Text segment:

This class manages multiple MSDCalculator instances, typically for simulations run at different temperatures. It calculates the diffusivity for each trajectory (or temperature group) in parallel and then performs an Arrhenius fit to determine the activation energy (Ea_D) and pre-exponential factor (D0).
The main workflow is to initialize the class, call .calculate() to run the analysis, and then use plotting methods like .plot_msd() and .plot_D() or .summary() to view the results.
- Parameters:
path_traj (str) – Path to a directory containing HDF5 trajectory files.
symbol (str) – The chemical symbol of the target diffusing species to analyze.
skip (float, optional) – Initial time in picoseconds (ps) to skip for thermal equilibration. Defaults to 0.0.
segment_length (float | list[float] | None, optional) – Time length in ps for statistical averaging segments. Can be a single float for all temperatures or a list of floats corresponding to each temperature. If None, the entire trajectory is used. Defaults to None.
start (float, optional) – Start time in picoseconds (ps) for the linear fitting range of the MSD curve. Defaults to 1.0.
end (float | None, optional) – End time in picoseconds (ps) for the linear fitting range. If None, the end of each trajectory is used. Defaults to None.
verbose (bool, optional) – Verbosity flag. Defaults to True.
**kwargs (Any) – Additional keyword arguments passed to the TrajectoryBundle class for file discovery (e.g., prefix, depth).
- D
An array of the average diffusivity (m²/s) for each temperature.
- Type:
numpy.ndarray
- Ea_D
Activation energy (eV) from the Arrhenius fit.

Recorded data:

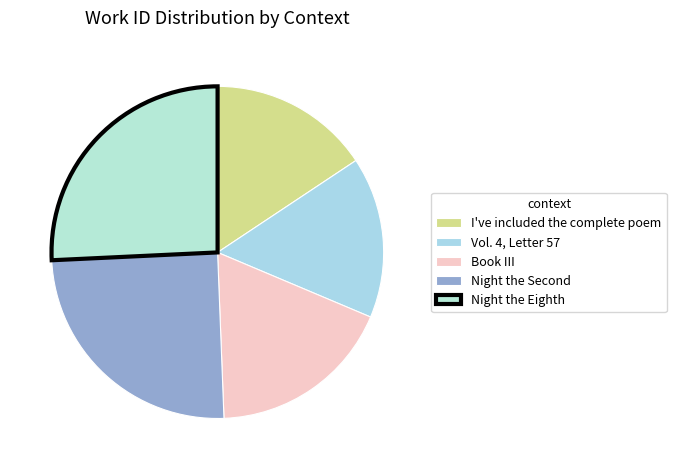

Does Vol. 4, Letter 57 represent more than half of the total?

No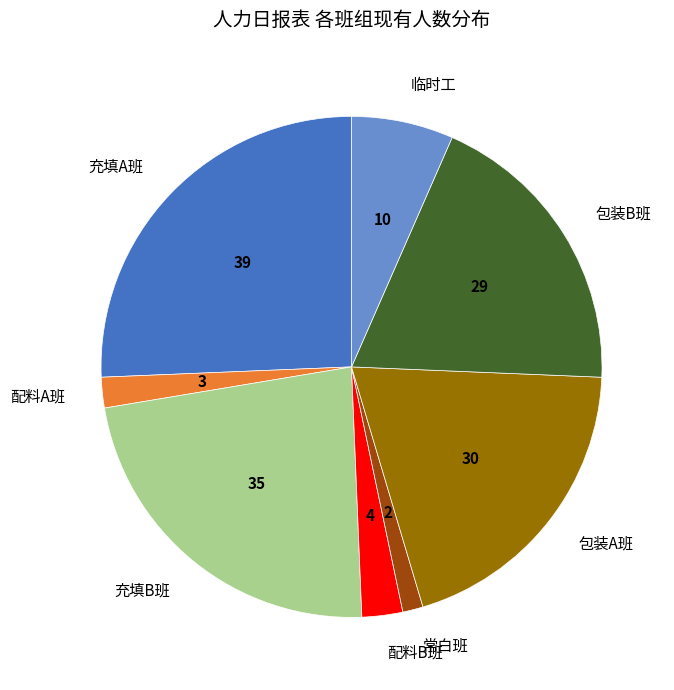

What is the largest slice in the pie chart?

充填A班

Task prompt: Continue the documentation of the class that computes diffusivity and runs an Arrhenius fit, starting right after its last line.

Result for this exercise:
- Type:
float
- D0
Pre-exponential factor (m²/s) from the Arrhenius fit.
- Type:
float
- R2
The R-squared value indicating the goodness of the Arrhenius fit.
- Type:
float
- calculators
A list of the successfully completed MSDCalculator instances.
- Type:
list[MSDCalculator]
- temperatures
An array of the unique temperatures found in the ensemble.
- Type:
numpy.ndarray
- Raises:
ValueError – If the length of segment_length (if provided as a list) does not match the number of unique temperatures found.
- calculate(n_jobs: int = -1, verbose=True) MSDEnsemble[source]
Runs the full analysis pipeline in parallel for all trajectories.
This method orchestrates the MSD calculation for each trajectory file, aggregates the results by temperature, and performs an Arrhenius fit if at least two temperatures are present.
- Parameters:
n_jobs (int, optional) – Number of CPU cores for parallel processing via joblib. -1 uses all available cores. Defaults to -1.
- Returns:
Returns the instance itself to allow for method chaining (e.g., ensemble.calculate().summary()).
- Return type:
- plot_D(disp: bool = True, save: bool = True, filename: str = 'D_atom.png', dpi: int = 300) None[source]
Plots the Arrhenius plot of diffusivity (D) vs. inverse temperature (1/T).
- Parameters:
disp (bool, optional) – If True, displays the plot interactively (plt.show()). Defaults to True.
save (bool, optional) – If True, saves the plot to a file. Defaults to True.
filename (str, optional) – The path and name of the file to save the plot. Defaults to ‘D_arrhenius.png’.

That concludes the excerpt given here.